И вдруг в темноте, чуть отступавшей перед стоявшей у ног музыканта свечой, появился свет. Сперва сидевшие позади не уловили откуда, и лишь секунды, или минуты, или часы спустя, когда свет уже озарил пятнышками белесыми стены, они поняли, что источает его их собственная маленькая дочь, хрипло стонущая на полу. Крошечные, как светлячки, белые горошинки вспухали где-то у нее под кожей, плавали там, волновались. Спустя какое-то совсем неопределимое по ощущениям время светлячки эти потекли вдоль всего тела девочки – из ног, из рук, из живота – вверх, к горлу, к лицу, и стали высыпать наружу маленькими стайками через нос, уши, приоткрытый болезненно рот. Как пчелиный рой, они, закручиваясь вихрем, поднимались к потолку и немного зеленели там, рассыпались, растекались вверху как вода, что перепутала землю с небесами. Девочка затряслась и громко застонала, а звук от инструмента приобрел масштаб такого вселенского гула, что затрещали стены, задвигались, стали выгибаться наружу, будто маленький домишко переполнился этим гулом дальше некуда и вот-вот грозился лопнуть. Но вместо того, чтоб рассыпаться на части, он начал расширяться. То есть казалось, что он расширяется. Стены раздавались в стороны. Занавешенные ставни двинулись прочь от сидящих, будто те оказались в лодке, уплывающей от берега и его огней. И заволновался, забултыхался пол. Пространство, темное и душное, теряло ясность форм. Так нарисованное на песке стирают раз за разом набегающие волны.
То белые, то ярко-зеленые светлячки, заполнив собой все вокруг, весь мир от основания до гибели, завертелись друг вокруг друга и принялись собираться в громадный глубок, будто обволакивавший их гул инструмента не давал им вырваться наружу, кружил их в себе. Стены, пол, воздух – все вибрировало, еле заметно, но с умиротворяющим постоянством…
И тогда что-то случилось.
Никто поначалу не понял – что, даже музыкант не успел сообразить. Что-то стукнуло, что-то глухо ударилось, и стало как-то сразу неправильно… Целые секунды спустя он понял, что откуда-то с полатей свалилась к его ногам деревянная ложка – хотя он просил убрать все, что может сдвинуться – и, упав, погасила свечу.
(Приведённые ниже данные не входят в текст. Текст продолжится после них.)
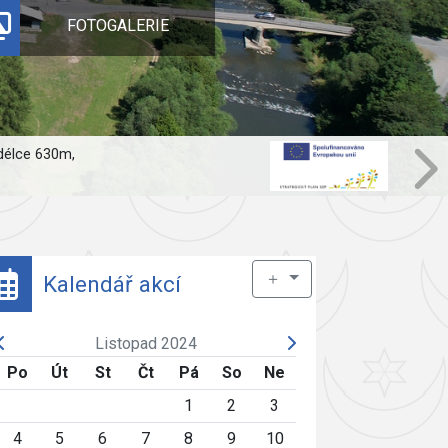
FOTOGALERIE
 délce 630m,
＋
Kalendář akcí
Listopad 2024
Po
Út
St
Čt
Pá
So
Ne
1
2
3
4
5
6
7
8
9
10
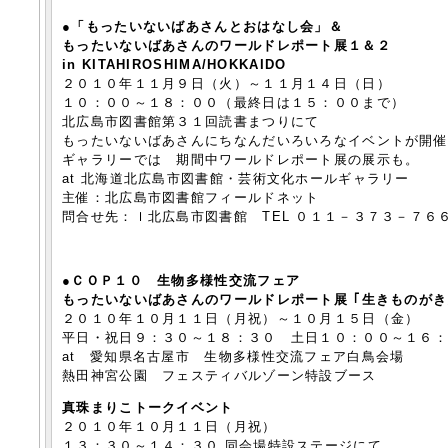
●「もったいないばあさんとおはなし会」＆
もったいないばあさんのワールドレポート展１＆２
in KITAHIROSHIMA/HOKKAIDO
２０１０年１１月９日（火）～１１月１４日（日）
１０：００～１８：００（最終日は１５：００まで）
北広島市図書館第３１回読書まつりにて
もったいないばあさんにちなんだいろいろなイベントが開
ギャラリーでは 期間中ワールドレポート展の展示も。
at 北海道北広島市図書館・芸術文化ホールギャラリー
主催：北広島市図書館フィールドネット
問合せ先：ｌ北広島市図書館 TEL ０１１－３７３－７６
●
ＣＯＰ１０ 生物多様性交流フェア
もったいないばあさんのワールドレポート展 ｢生きものが
２０１０年１０月１１日（月祝）～１０月１５日（金）
平日・祝日９：３０～１８：３０ 土日１０：００～１６
at 愛知県名古屋市 生物多様性交流フェア白鳥会場
熱田神宮公園 フェスティバルゾーン特設ブース
真珠まりこトークイベント
２０１０年１０月１１日（月祝）
１３：３０～１４：３０ 同会場特設ステージにて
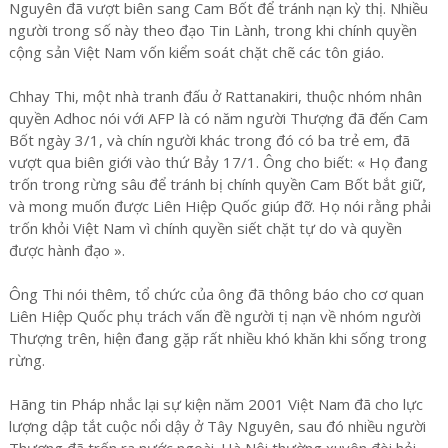
Nguyên đã vượt biên sang Cam Bốt để tránh nạn kỳ thị. Nhiều
người trong số này theo đạo Tin Lành, trong khi chính quyền
cộng sản Việt Nam vốn kiểm soát chặt chẽ các tôn giáo.
Chhay Thi, một nhà tranh đấu ở Rattanakiri, thuộc nhóm nhân
quyền Adhoc nói với AFP là có năm người Thượng đã đến Cam
Bốt ngày 3/1, và chín người khác trong đó có ba trẻ em, đã
vượt qua biên giới vào thứ Bảy 17/1. Ông cho biết: « Họ đang
trốn trong rừng sâu để tránh bị chính quyền Cam Bốt bắt giữ,
và mong muốn được Liên Hiệp Quốc giúp đỡ. Họ nói rằng phải
trốn khỏi Việt Nam vì chính quyền siết chặt tự do và quyền
được hành đạo ».
Ông Thi nói thêm, tổ chức của ông đã thông báo cho cơ quan
Liên Hiệp Quốc phụ trách vấn đề người tị nạn về nhóm người
Thượng trên, hiện đang gặp rất nhiều khó khăn khi sống trong
rừng.
Hãng tin Pháp nhắc lại sự kiện năm 2001 Việt Nam đã cho lực
lượng dập tắt cuộc nổi dậy ở Tây Nguyên, sau đó nhiều người
Thượng đã trốn ra nước ngoài. Hà Nội thường xuyên đòi hỏi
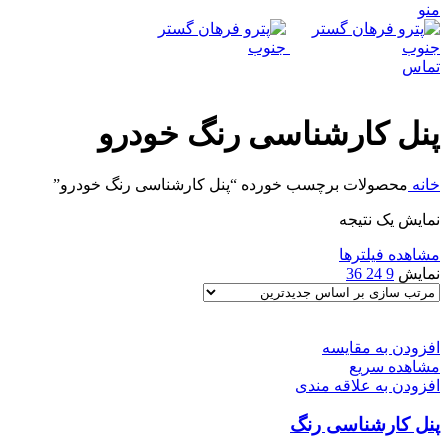
منو
تماس
پنل کارشناسی رنگ خودرو
خانه
محصولات برچسب خورده “پنل کارشناسی رنگ خودرو”
نمایش یک نتیجه
مشاهده فیلترها
نمایش
9
24
36
افزودن به مقایسه
مشاهده سریع
افزودن به علاقه مندی
پنل کارشناسی رنگ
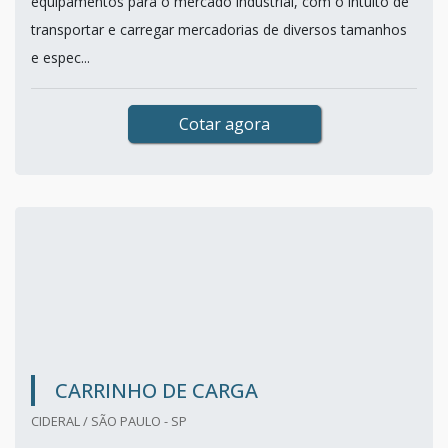
equipamentos para o mercado industrial, com o intuito de
transportar e carregar mercadorias de diversos tamanhos
e espec...
Cotar agora
CARRINHO DE CARGA
CIDERAL / SÃO PAULO - SP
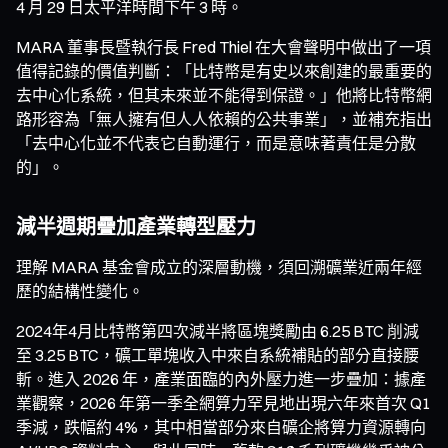
4 月 29 日太平洋時間下午 3 時。
MARA 董事長暨執行長 Fred Thiel 在大會聲明中做出了一項
值得記錄的價值判斷：「比特幣是有史以來創建的最重要的
去中心化系統，但其未來並不能得到保證。」他將比特幣網
路形容為「無人擁有但人人依賴的公共事業」，並補充指出
「去中心化並不代表它自動運行，而是意味著責任是分散
的」。
減半週期疊加產業轉型壓力
理解 MARA 基金會成立的深層動機，須回溯礦業近兩年經
歷的結構性變化。
2024年4月比特幣第四次減半將區塊獎勵由 6.25 BTC 削減
至 3.25 BTC，礦工單塊收入中來自系統補貼的部分直接腰
斬。進入 2026 年，產業面臨的內外壓力進一步疊加：據產
業觀察，2026 年第一季全網算力罕見地出現六年來首次 Q1
季減，跌幅約 4%，其中相當部分來自礦企將算力資源轉向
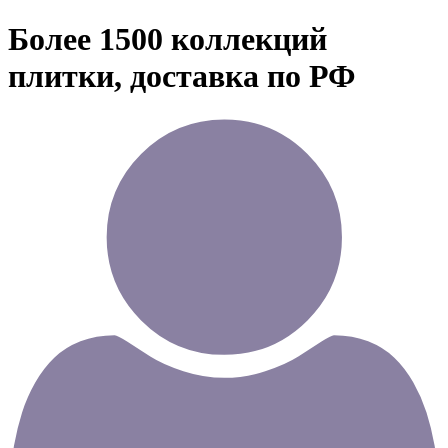
Более 1500 коллекций
плитки, доставка по РФ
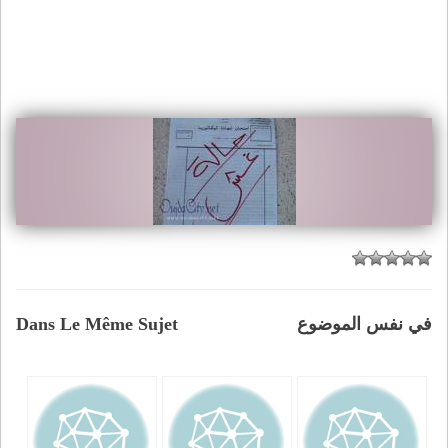
في نفس الموضوع
Dans Le Même Sujet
Женщина ахнула. Слишком громко.
Удар ложки и женский голос разрезали гул инструмента, вспороли пространство и клубок выпорхнувших изо рта девочки светлячков. Те дернулись, да так резко, что затрещало все! Клубок разорвался сперва на части, а потом части эти, налившись инфернальным красным светом, завертелись вокруг себя, стали собираться в единую плотную массу, в одного исполинского светляка. Мечущаяся вокруг него крошечная мошкара набросилась на людей тысячью пчел. Брызнула кровь!
Музыкант вздрогнул от неожиданности, сбился ритм, звуковая волна сорвалась, рассыпалась и осколками исполосовала пространство, затарабанила по стенам. И сквозь разорванную ткань мира полезло в него что-то потустороннее… Сквозь щели в полах, сквозь дырки в стенах и разрывы в потолке – отовсюду разом поползли черно-коричневыми угрями извивающиеся, длиннющие волосатые пальцы. А на концах их – когти, змеящиеся, гнутые, острые. Пальцы, сотни пальцев хрустели костяшками и ломали все вокруг себя, тянулись к людям, к темноте и к клокочущему, красному разъяренному клубку. И, как и он, когтистые пальцы эти сияли странным огнем, который вроде бы и светится, а не светит.
Музыкант сделал какое-то быстрое движение ладонью, и составной плектр вывалился на пол, а на его месте тотчас появился новый, поменьше, белый, твердый, как из слоновой кости. Все это время он прятался где-то между средним и безымянным пальцами – на всякий случай.